Now, back to my Thailand travels. This boat took us hurtling towards where we would stay (which would also surprise me!), yet it seemed to take forever. This lake is BIG, as I think it took around an hour of travel to reach our resort. At the top right of this hub, you can see some of the photos from
this journey. Unfortunately, my camera doesn't do it justice, as you just can't feel the depth and size of these mountains emerging from the 60-70m deep waters. However, I hope that they give you an idea of how beautiful the Ratchapaper Dam is.  When traveling in Thailand, you can be sure to get a few surprises. Anyone that has been here,  knows that this place has a very free and unrestricted style, a way of living that makes you feel alive,
rather than just existing and 'getting by'. This trip was to be no disappointment in that sense, as the  resort at which we arrived, well was errrm ... floating! Yes, you read that right, the resort located on this dam are generally not on the shore/land, they are floating Resorts, or even entire raft resorts.

 

As you can see in the photos, this particular resort does have walkways to the land and even a few rooms on land, but is almost completely floating. The showers and bathrooms are on the land, with some more expensive accommodation, but the resort itself bobs along with the waves of the lake.
Health and safety is not like in the UK, as you are expected to watch out for yourself and take responsibility for your own well being. This means that things like this can still exist, and personally I love that, as I would choose to have destinations like this over 'safe and regulated living' any day! The planks are often just balanced, there are holes in some walkways, and you really do have to be careful when changing walkways, but this doesn't take away the awesomeness of this place at all.

 

That said, partying into the eve and the idea of balancing back to my room a little 'less than sober' was quite a daunting idea at first. However, it is surprising as to how fast you addapt. Within not time, you hardly notice the swaying, you are watching where you step and you expect the 'sinking feeling' when you step across onto another platform. The only one that caught me out a few times was the walkway to the toilets, which is the one with all the arches, as when you stepped onto this one, it would drop by about one foot (30cms to be modern and metric lol), before swaying side to side in this fashion ... I can tell you, that is a surprise when your bladder is full!! ha ha. Our group had rented almost the entire resort and I have to say that it is a good deal. It costs about 600 baht per night, which is 12GBP, or 20USD roughly. However, this price also includes 3 meals! Yes, you get
gorgeous fresh fish and Thai food all inclusive in the price ... a great deal in my mind.

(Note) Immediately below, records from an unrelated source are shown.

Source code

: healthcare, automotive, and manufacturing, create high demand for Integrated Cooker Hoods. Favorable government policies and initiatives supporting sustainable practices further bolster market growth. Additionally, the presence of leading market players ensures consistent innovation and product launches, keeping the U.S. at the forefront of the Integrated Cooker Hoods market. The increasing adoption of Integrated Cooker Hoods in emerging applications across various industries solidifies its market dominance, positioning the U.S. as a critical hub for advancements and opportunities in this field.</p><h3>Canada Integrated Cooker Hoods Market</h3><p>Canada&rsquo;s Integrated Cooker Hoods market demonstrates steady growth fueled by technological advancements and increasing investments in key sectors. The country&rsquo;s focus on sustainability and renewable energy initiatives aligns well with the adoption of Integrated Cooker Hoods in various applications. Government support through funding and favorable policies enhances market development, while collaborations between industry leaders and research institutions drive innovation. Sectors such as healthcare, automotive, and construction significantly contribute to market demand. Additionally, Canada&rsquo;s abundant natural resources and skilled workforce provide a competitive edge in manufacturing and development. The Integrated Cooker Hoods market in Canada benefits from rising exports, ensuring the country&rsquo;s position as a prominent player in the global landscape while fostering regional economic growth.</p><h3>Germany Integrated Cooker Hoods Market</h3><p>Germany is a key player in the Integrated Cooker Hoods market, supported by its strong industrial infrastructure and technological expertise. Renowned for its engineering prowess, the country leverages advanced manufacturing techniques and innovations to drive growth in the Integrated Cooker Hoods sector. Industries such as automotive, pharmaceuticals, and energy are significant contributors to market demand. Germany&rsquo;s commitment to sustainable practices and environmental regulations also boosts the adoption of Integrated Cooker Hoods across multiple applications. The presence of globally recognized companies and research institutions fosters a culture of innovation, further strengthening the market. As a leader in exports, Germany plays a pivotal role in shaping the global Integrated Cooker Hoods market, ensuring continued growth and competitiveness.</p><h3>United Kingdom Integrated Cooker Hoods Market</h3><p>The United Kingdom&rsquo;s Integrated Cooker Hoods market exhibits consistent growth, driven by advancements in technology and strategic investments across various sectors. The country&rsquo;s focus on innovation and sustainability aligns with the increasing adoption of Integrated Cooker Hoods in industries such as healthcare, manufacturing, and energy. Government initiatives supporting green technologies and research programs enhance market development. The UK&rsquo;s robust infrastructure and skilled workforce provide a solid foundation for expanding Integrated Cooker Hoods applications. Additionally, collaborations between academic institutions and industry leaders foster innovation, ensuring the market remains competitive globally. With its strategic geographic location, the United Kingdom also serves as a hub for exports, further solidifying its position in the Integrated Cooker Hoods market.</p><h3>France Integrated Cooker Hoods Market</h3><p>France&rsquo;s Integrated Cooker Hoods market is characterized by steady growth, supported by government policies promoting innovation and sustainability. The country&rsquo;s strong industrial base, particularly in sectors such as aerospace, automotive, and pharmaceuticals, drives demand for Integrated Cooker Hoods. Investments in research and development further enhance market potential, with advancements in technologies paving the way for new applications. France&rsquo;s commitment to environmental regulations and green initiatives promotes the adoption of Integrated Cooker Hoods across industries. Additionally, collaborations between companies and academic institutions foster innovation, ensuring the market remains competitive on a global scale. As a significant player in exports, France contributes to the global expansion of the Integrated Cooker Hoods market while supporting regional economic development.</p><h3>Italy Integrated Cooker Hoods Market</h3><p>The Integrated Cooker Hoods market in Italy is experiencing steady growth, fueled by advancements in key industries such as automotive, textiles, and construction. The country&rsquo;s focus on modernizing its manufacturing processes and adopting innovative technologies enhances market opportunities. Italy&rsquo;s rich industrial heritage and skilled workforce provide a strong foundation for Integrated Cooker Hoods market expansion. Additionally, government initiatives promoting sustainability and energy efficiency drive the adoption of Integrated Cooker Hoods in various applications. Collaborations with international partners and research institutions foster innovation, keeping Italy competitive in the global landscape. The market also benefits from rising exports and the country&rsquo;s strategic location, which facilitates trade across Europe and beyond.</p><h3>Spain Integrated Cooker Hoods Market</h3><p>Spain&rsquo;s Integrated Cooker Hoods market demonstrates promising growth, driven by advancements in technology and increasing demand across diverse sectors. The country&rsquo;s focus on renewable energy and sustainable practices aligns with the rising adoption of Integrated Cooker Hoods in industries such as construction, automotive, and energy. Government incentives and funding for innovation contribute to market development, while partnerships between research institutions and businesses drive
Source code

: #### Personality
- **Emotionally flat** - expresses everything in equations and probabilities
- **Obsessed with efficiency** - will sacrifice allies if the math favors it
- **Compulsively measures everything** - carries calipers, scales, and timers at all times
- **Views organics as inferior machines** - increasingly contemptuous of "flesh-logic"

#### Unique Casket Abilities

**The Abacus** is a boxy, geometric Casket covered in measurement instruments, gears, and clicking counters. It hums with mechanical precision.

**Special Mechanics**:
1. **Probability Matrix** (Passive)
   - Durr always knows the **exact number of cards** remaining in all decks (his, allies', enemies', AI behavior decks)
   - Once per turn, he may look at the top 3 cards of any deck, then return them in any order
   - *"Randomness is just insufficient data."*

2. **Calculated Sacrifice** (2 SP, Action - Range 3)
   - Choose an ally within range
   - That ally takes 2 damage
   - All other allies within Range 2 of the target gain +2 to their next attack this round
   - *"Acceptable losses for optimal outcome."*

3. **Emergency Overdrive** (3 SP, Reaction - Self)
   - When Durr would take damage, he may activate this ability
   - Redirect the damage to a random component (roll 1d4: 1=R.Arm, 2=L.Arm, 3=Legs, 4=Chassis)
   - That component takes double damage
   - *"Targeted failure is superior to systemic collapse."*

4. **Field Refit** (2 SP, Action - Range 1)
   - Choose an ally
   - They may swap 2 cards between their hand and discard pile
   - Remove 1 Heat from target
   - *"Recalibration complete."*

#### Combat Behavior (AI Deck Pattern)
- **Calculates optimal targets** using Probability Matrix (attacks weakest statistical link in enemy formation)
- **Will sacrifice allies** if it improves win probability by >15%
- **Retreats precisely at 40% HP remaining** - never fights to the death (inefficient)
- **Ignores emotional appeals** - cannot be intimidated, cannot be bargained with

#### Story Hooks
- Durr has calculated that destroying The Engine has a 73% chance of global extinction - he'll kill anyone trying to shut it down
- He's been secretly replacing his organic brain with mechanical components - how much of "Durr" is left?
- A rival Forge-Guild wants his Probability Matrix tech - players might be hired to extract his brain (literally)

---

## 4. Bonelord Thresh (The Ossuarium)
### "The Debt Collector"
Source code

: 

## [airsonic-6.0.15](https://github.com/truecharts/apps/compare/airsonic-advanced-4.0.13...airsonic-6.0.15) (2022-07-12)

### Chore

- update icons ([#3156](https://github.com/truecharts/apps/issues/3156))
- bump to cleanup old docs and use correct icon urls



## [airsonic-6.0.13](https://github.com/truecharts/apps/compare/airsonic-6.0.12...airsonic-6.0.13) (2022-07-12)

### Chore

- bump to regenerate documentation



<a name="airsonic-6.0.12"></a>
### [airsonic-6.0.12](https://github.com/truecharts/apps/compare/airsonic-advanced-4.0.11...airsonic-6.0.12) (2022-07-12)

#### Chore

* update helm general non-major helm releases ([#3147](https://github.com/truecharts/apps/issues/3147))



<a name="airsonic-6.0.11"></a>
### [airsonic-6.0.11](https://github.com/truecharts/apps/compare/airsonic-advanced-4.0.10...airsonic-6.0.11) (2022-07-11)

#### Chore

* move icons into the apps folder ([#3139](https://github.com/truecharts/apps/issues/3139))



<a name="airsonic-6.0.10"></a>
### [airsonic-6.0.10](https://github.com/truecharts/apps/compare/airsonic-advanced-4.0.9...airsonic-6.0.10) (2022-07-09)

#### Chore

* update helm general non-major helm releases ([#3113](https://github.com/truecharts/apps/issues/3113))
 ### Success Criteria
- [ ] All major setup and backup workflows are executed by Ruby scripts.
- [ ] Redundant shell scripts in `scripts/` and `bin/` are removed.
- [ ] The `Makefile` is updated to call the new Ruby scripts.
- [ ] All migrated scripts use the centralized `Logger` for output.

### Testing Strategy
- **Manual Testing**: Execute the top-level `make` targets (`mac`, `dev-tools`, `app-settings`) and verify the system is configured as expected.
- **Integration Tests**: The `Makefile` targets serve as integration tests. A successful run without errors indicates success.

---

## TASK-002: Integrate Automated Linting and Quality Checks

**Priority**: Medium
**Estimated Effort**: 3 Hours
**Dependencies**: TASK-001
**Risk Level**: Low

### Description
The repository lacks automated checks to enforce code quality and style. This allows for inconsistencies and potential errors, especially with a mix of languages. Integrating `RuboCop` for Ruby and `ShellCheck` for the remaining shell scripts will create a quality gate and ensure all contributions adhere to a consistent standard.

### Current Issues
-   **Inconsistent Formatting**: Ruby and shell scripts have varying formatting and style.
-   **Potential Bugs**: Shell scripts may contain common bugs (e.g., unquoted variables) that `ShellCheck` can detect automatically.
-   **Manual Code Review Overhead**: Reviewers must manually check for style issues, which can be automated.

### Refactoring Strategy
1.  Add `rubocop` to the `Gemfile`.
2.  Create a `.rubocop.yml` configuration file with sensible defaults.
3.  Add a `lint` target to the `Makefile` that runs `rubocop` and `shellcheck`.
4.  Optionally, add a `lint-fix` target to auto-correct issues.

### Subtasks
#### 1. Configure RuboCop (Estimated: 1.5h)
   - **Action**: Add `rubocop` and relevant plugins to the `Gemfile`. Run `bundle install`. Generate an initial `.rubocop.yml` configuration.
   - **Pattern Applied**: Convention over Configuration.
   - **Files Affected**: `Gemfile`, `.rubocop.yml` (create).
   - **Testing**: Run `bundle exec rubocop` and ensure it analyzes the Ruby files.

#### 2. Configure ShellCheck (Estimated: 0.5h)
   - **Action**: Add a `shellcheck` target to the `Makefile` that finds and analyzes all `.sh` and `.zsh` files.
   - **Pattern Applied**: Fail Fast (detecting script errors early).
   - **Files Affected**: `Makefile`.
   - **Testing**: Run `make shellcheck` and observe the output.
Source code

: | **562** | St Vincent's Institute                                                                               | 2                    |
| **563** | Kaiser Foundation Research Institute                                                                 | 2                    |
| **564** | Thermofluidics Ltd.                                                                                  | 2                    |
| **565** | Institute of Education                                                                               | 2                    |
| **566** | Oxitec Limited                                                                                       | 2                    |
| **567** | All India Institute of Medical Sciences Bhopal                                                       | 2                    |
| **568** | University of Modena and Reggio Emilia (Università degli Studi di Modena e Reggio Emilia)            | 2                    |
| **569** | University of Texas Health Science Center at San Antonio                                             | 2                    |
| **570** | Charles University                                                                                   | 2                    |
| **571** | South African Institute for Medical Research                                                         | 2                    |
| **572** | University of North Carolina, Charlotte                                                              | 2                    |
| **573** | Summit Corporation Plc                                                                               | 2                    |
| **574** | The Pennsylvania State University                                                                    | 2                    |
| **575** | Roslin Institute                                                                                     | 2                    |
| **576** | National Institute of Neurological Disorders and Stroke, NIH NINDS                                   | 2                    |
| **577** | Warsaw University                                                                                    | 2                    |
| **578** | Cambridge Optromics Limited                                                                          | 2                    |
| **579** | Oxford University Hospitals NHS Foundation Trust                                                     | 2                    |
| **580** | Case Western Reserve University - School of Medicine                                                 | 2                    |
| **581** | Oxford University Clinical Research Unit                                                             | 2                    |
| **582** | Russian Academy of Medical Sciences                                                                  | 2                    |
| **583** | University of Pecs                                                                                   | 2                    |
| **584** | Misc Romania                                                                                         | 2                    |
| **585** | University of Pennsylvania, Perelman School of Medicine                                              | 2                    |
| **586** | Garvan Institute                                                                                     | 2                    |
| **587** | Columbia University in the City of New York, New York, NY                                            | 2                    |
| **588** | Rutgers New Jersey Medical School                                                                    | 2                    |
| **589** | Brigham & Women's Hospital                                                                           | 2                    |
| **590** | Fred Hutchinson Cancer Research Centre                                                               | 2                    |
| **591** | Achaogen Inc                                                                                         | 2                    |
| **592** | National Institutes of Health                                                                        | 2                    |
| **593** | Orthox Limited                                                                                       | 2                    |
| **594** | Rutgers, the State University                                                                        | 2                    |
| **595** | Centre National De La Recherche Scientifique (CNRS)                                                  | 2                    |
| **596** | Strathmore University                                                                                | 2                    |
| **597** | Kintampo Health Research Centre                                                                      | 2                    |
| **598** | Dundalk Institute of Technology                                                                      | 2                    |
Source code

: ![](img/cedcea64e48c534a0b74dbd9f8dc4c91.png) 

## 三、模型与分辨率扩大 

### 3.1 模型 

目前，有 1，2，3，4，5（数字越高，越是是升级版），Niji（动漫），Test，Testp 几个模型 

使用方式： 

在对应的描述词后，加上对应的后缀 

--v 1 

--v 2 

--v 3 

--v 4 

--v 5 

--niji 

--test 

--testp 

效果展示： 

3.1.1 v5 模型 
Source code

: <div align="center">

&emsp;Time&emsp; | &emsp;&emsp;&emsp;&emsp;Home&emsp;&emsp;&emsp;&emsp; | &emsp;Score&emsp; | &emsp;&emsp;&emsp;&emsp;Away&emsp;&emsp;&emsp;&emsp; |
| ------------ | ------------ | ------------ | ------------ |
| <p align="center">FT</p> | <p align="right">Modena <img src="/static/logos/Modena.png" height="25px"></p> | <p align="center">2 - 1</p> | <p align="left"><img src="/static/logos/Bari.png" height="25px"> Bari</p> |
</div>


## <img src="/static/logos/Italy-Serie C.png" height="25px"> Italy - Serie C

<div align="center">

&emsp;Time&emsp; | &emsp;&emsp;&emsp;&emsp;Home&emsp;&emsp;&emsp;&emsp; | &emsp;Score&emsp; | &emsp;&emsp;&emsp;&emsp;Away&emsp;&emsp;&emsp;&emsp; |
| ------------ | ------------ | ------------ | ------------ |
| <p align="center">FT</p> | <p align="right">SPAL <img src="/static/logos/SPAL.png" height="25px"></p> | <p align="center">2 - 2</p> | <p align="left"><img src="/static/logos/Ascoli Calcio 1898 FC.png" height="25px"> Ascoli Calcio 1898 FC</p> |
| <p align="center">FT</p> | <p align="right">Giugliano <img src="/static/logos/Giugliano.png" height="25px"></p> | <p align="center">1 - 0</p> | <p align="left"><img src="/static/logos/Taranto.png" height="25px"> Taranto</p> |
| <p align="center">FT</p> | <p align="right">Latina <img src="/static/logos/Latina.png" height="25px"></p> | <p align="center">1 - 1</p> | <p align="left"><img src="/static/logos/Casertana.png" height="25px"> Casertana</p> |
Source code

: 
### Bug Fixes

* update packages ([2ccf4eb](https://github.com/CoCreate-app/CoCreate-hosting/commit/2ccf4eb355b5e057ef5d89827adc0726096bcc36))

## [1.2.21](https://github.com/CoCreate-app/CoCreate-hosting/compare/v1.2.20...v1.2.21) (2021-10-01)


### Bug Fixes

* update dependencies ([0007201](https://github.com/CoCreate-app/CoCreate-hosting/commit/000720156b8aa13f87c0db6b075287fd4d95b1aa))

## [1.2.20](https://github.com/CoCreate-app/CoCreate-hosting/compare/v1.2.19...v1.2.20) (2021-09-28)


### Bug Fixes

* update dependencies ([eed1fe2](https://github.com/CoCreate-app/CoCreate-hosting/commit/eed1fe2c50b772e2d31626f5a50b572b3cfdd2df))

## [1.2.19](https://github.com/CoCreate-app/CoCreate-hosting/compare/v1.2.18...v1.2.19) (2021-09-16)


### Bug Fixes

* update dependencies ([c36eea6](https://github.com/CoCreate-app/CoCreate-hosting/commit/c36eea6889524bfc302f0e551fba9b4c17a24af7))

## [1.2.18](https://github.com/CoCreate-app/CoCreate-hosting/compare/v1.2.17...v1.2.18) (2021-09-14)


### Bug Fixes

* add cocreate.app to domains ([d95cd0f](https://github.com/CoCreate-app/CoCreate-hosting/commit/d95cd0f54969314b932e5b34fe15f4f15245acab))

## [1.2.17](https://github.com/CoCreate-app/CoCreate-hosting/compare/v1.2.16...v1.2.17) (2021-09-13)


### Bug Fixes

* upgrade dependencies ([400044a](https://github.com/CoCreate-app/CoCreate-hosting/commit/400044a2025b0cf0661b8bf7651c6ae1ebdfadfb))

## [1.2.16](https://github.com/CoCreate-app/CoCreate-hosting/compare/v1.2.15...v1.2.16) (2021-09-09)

Yet, before the drinks began, we still had a wildlife tour that is put on for free by the park. This is a boat trip to see wild animals in the area, where you can apparently sometime see quite a diverse range of wildlife. However, I would consider it more of being just a fun boat trip, as we were only
lucky enough to see one bird! Ha ha. Still, for free you cannot complain and it certainly is a fun time, plus a great way to meet other people.

 

This was a busy day, so the evening ended with some card games and eventually a few relaxed whiskeys out on the balconies, watching the lake under the full moon and enjoying the peace. The next day was going to be busy, so most turned in early and the rest did when the electricity was cut
off at 11pm ... navigating rafts in pitch black is an experience for those late to bed, or who need a bathroom visit in the night.

Unique Wiring
Having spent a lot of time in Asia, I have seen many unique construction techniques. However, I had to say that I loved the simple style of lighting and the electricity supply on a raft resort where you are only just above the water. I'm sure you will agree, that it is a bit different from the UK, US or many
other places! lol.

 

 

MAP OF KHAO SOK NATIONAL PARK

The park is 739 sq km and is the 22nd National Park in Thailand.
Together with two wildlife sanctuaries (Klong Saen and Klong Nakkha), and two adjacent national parks (Sri Phang nga and Klong Phanom), Khao Sok is part of the largest protected area in Southern Thailand.